=== Section Start ===

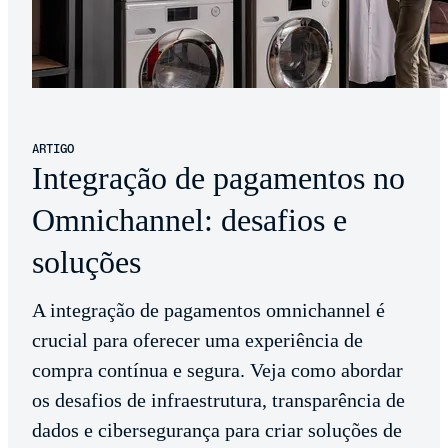
ARTIGO
Integração de pagamentos no
Omnichannel: desafios e
soluções
A integração de pagamentos omnichannel é
crucial para oferecer uma experiência de
compra contínua e segura. Veja como abordar
os desafios de infraestrutura, transparência de
dados e cibersegurança para criar soluções de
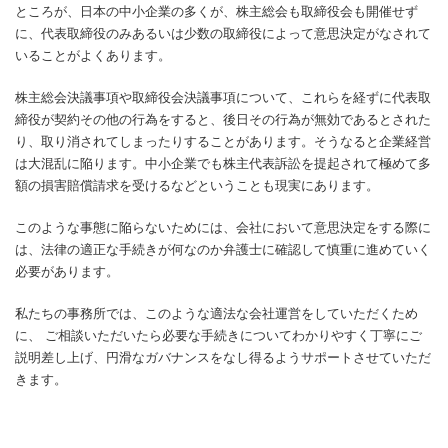
ところが、日本の中小企業の多くが、株主総会も取締役会も開催せず
に、代表取締役のみあるいは少数の取締役によって意思決定がなされて
いることがよくあります。
株主総会決議事項や取締役会決議事項について、これらを経ずに代表取
締役が契約その他の行為をすると、後日その行為が無効であるとされた
り、取り消されてしまったりすることがあります。そうなると企業経営
は大混乱に陥ります。中小企業でも株主代表訴訟を提起されて極めて多
額の損害賠償請求を受けるなどということも現実にあります。
このような事態に陥らないためには、会社において意思決定をする際に
は、法律の適正な手続きが何なのか弁護士に確認して慎重に進めていく
必要があります。
私たちの事務所では、このような適法な会社運営をしていただくため
に、 ご相談いただいたら必要な手続きについてわかりやすく丁寧にご
説明差し上げ、円滑なガバナンスをなし得るようサポートさせていただ
きます。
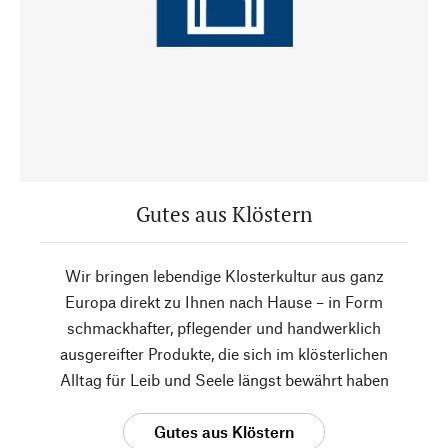
Gutes aus Klöstern
Wir bringen lebendige Klosterkultur aus ganz
Europa direkt zu Ihnen nach Hause – in Form
schmackhafter, pflegender und handwerklich
ausgereifter Produkte, die sich im klösterlichen
Alltag für Leib und Seele längst bewährt haben
Gutes aus Klöstern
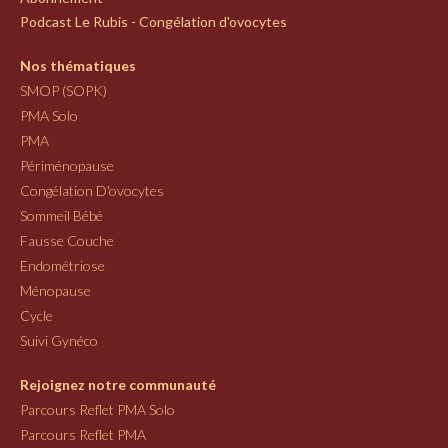
Podcast Le Rubis - Congélation d'ovocytes
Nos thématiques
SMOP (SOPK)
PMA Solo
PMA
Périménopause
Congélation D'ovocytes
Sommeil Bébé
Fausse Couche
Endométriose
Ménopause
Cycle
Suivi Gynéco
Rejoignez notre communauté
Parcours Reflet PMA Solo
Parcours Reflet PMA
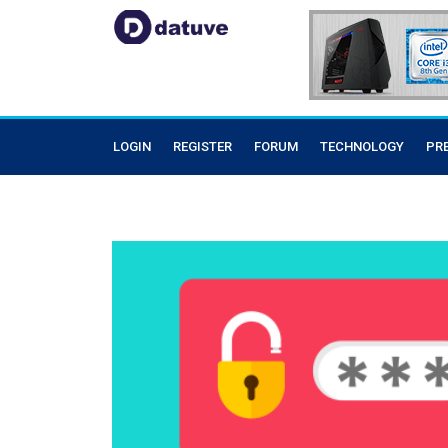
LOGIN
REGISTER
FORUM
TECHNOLOGY
PR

=== Section End ===

- [ABOUT THIS TASK]
Output everything from the line containing "ところが、日本の中小企業の多くが、株主総会も取締役会も開催せず" down to the line containing "私たちの事務所では、このような適法な会社運営をしていただくため" as a Markdown table with the columns Row and Line, skipping blank lines.

- [SOLUTION]
| Row | Line |
|---|---|
| 1 | ところが、日本の中小企業の多くが、株主総会も取締役会も開催せず |
| 2 | に、代表取締役のみあるいは少数の取締役によって意思決定がなされて |
| 3 | いることがよくあります。 |
| 4 | 株主総会決議事項や取締役会決議事項について、これらを経ずに代表取 |
| 5 | 締役が契約その他の行為をすると、後日その行為が無効であるとされた |
| 6 | り、取り消されてしまったりすることがあります。そうなると企業経営 |
| 7 | は大混乱に陥ります。中小企業でも株主代表訴訟を提起されて極めて多 |
| 8 | 額の損害賠償請求を受けるなどということも現実にあります。 |
| 9 | このような事態に陥らないためには、会社において意思決定をする際に |
| 10 | は、法律の適正な手続きが何なのか弁護士に確認して慎重に進めていく |
| 11 | 必要があります。 |
| 12 | 私たちの事務所では、このような適法な会社運営をしていただくため |